> [WHAT IS NEEDED] Return, exactly and in full, the lines of the records below starting at the one with "Document | Fee |" and ending at the one with "(6) | Agent's", and no other lines.

> [AVAILABLE DATA]
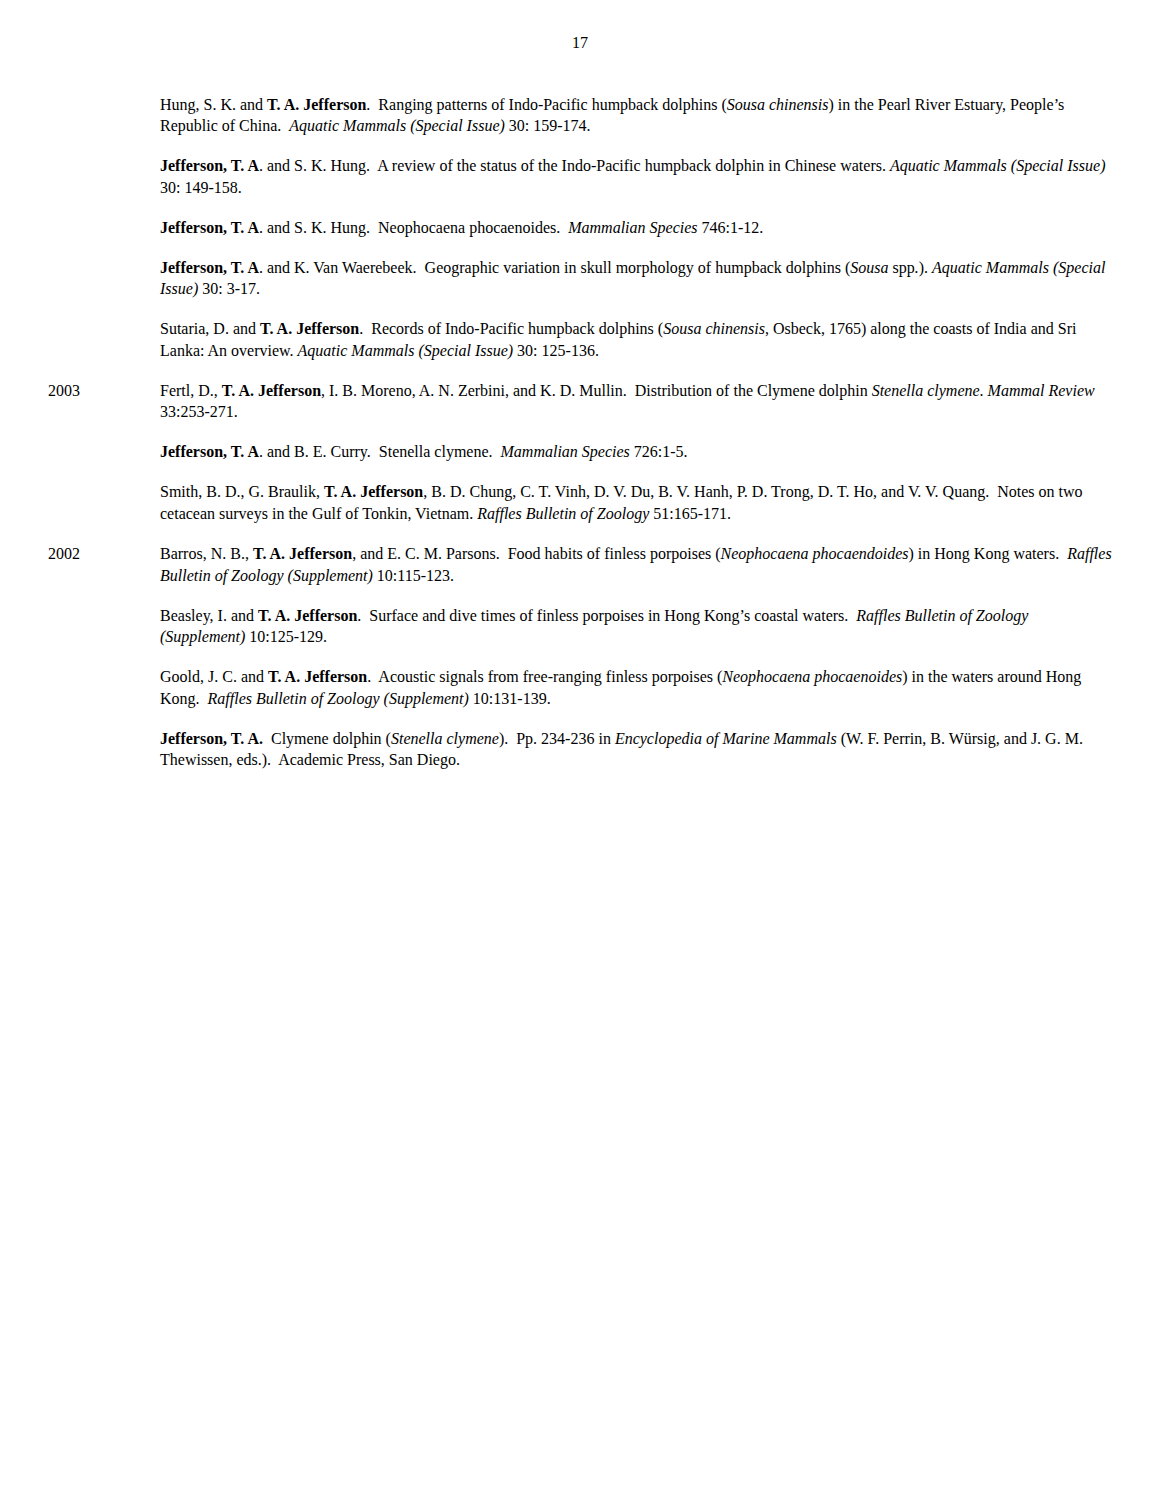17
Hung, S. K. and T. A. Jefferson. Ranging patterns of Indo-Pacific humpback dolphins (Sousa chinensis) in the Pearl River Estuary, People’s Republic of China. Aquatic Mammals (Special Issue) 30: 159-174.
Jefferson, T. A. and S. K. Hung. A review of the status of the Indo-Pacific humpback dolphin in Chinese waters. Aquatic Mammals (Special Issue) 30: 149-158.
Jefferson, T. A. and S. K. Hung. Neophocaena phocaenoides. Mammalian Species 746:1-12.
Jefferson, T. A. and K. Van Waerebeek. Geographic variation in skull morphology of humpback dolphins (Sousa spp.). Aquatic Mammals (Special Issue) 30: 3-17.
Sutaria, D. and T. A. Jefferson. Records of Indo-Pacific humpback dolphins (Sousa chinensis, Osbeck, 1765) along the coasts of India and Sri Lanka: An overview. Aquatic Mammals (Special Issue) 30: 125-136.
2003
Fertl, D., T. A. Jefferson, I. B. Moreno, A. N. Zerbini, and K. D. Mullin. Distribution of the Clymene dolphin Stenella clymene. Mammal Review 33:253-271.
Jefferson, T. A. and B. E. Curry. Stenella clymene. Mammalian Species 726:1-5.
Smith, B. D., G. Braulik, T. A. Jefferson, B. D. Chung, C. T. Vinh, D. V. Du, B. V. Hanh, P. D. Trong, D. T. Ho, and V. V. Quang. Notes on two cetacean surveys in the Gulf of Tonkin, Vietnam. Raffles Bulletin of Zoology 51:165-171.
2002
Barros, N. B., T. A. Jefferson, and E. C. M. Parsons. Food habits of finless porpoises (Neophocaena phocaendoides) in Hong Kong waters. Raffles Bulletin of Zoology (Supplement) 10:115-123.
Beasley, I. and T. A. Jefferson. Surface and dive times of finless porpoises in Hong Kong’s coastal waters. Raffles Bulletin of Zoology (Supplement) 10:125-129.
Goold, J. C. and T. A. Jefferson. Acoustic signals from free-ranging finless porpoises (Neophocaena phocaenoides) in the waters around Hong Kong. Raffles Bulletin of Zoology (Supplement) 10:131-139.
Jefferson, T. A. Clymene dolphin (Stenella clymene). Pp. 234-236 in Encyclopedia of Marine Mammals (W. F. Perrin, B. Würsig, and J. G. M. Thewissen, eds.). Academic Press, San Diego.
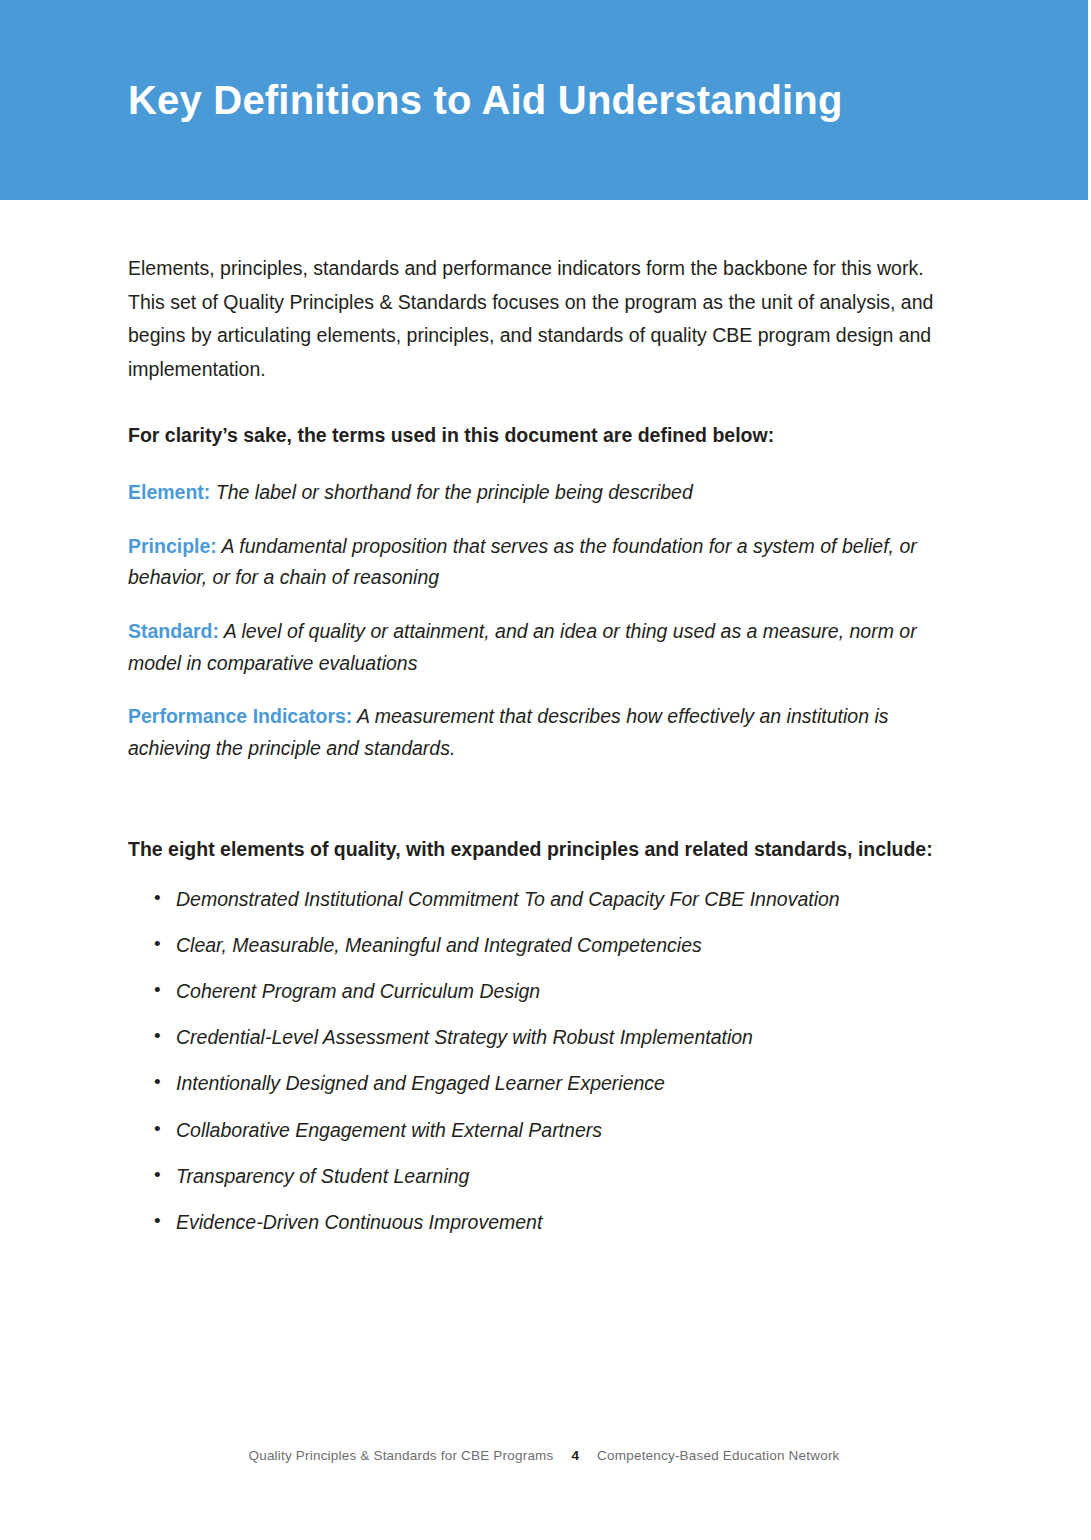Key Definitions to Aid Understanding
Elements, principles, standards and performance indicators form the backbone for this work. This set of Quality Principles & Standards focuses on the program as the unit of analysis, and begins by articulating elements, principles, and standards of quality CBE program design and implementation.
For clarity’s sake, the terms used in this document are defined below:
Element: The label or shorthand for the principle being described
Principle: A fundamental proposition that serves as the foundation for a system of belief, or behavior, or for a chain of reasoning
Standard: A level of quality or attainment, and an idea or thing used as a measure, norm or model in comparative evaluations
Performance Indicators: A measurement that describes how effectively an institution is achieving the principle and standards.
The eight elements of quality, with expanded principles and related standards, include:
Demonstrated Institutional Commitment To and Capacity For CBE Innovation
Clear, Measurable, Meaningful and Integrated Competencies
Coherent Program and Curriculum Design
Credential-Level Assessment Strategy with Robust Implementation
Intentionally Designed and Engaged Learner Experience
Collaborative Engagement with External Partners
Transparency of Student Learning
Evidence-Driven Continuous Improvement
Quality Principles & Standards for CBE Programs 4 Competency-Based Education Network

* * *

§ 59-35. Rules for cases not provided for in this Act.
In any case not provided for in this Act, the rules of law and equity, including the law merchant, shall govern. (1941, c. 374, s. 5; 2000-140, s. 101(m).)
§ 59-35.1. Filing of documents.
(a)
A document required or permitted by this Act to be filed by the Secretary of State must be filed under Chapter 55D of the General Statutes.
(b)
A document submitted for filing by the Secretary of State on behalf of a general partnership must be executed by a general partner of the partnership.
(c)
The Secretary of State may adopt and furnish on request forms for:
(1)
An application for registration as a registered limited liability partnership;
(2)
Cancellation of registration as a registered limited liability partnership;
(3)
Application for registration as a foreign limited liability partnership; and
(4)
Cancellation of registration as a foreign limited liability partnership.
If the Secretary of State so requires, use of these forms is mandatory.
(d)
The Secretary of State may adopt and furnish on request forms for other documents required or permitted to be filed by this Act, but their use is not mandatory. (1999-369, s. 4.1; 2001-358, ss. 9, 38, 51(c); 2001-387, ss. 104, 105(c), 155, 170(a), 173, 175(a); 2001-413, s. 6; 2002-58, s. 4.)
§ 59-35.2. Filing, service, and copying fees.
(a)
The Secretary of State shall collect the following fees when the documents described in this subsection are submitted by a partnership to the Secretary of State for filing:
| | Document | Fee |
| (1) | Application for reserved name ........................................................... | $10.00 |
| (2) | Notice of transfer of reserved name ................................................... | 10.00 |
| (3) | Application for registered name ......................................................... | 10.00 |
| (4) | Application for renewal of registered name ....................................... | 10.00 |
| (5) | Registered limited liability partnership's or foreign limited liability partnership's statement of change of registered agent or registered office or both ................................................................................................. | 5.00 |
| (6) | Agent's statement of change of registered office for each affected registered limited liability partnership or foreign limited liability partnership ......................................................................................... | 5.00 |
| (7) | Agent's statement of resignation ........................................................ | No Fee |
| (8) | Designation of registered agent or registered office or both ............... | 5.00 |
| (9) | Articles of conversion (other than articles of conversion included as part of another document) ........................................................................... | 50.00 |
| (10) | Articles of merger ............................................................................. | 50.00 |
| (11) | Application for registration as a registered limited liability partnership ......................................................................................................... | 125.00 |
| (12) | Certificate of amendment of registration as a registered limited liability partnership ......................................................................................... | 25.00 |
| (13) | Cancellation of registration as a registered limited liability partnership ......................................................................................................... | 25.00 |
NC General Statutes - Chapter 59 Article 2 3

---

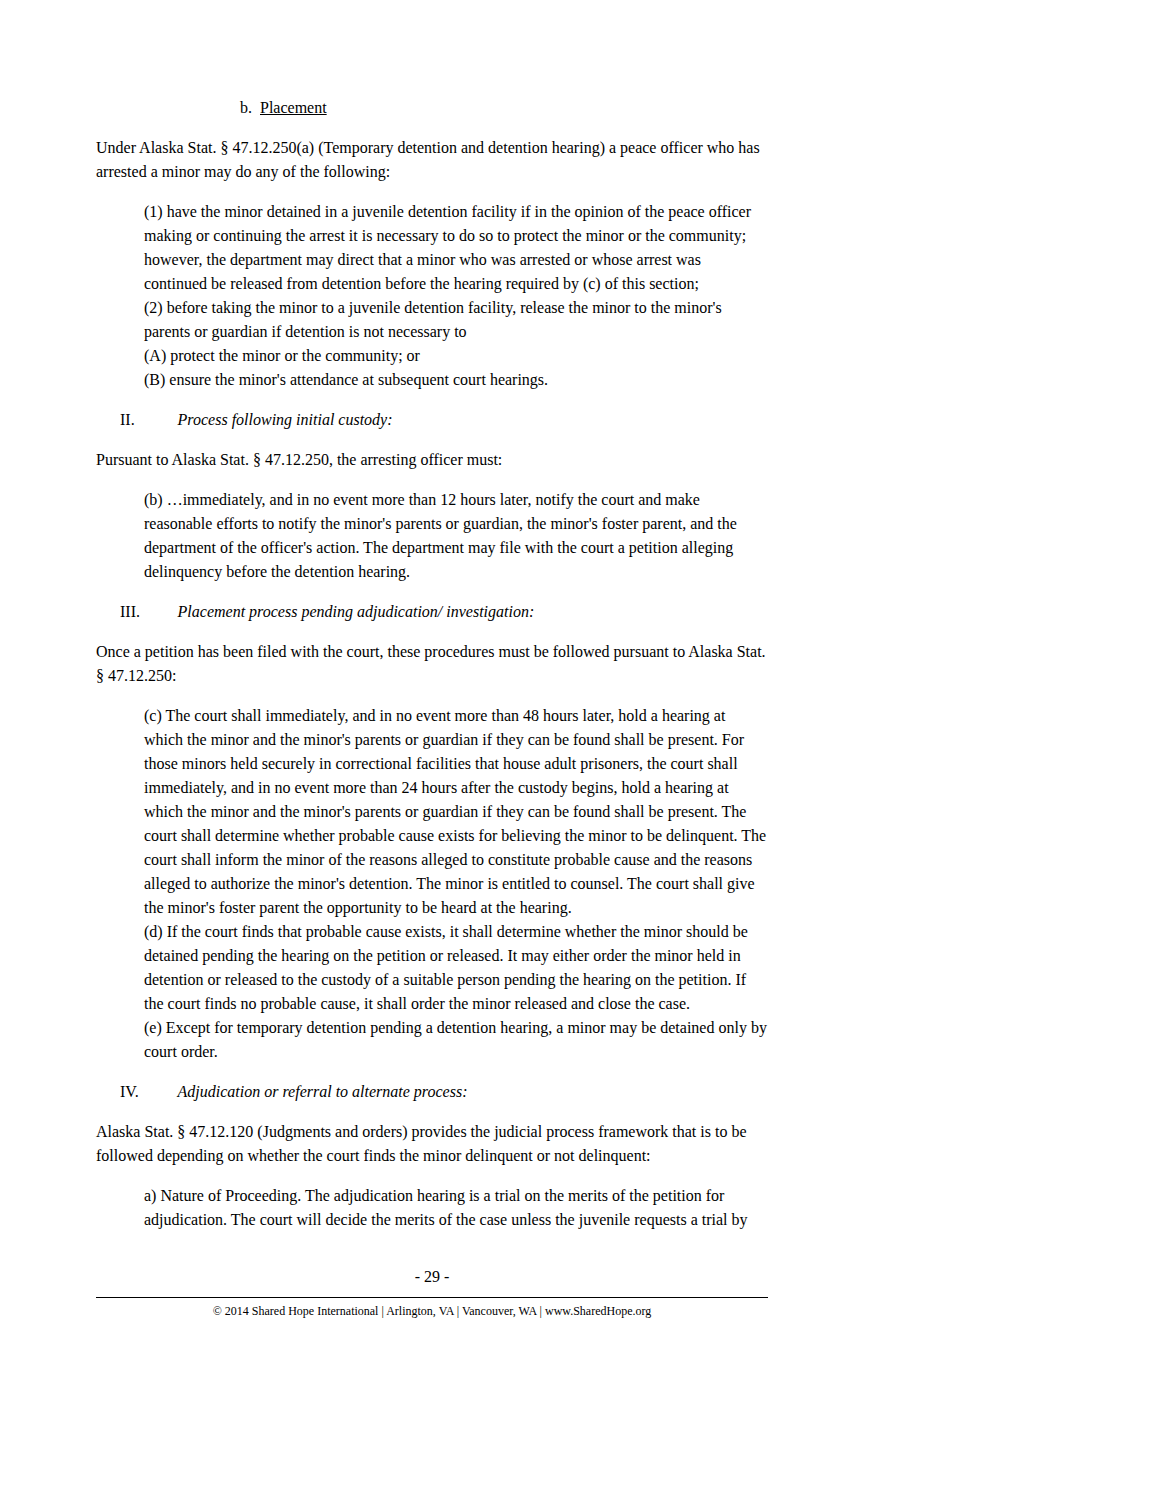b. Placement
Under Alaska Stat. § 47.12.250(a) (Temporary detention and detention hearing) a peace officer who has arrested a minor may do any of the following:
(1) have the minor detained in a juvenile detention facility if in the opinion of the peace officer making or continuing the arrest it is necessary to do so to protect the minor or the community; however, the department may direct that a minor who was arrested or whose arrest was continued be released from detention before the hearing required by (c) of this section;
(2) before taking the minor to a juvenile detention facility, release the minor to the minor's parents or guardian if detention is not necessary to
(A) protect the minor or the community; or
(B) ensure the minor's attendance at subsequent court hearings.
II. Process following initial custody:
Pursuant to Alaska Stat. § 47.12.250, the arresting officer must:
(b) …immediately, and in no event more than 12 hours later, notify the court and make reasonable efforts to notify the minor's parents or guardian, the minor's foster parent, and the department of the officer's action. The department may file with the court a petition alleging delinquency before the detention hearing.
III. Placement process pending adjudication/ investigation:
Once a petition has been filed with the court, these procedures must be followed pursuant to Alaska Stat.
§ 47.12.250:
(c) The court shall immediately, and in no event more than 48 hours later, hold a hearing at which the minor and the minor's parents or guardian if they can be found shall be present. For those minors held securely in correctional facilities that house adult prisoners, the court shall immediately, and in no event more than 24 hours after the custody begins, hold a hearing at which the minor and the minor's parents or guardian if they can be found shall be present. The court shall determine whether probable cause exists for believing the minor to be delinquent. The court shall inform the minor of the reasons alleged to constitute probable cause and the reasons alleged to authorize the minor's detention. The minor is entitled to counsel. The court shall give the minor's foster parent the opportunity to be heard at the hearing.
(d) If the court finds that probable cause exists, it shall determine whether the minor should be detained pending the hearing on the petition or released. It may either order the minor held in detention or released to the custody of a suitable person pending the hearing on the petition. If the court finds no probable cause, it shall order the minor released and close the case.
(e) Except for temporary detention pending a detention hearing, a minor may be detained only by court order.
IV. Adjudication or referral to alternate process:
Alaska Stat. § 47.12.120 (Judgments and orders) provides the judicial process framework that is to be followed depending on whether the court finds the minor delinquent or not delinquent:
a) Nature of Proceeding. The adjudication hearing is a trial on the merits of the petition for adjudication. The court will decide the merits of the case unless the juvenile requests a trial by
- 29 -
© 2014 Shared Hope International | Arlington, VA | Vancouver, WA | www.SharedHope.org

> [OUTPUT OF THE EXERCISE]
| | Document | Fee |
| (1) | Application for reserved name ........................................................... | $10.00 |
| (2) | Notice of transfer of reserved name ................................................... | 10.00 |
| (3) | Application for registered name ......................................................... | 10.00 |
| (4) | Application for renewal of registered name ....................................... | 10.00 |
| (5) | Registered limited liability partnership's or foreign limited liability partnership's statement of change of registered agent or registered office or both ................................................................................................. | 5.00 |
| (6) | Agent's statement of change of registered office for each affected registered limited liability partnership or foreign limited liability partnership ......................................................................................... | 5.00 |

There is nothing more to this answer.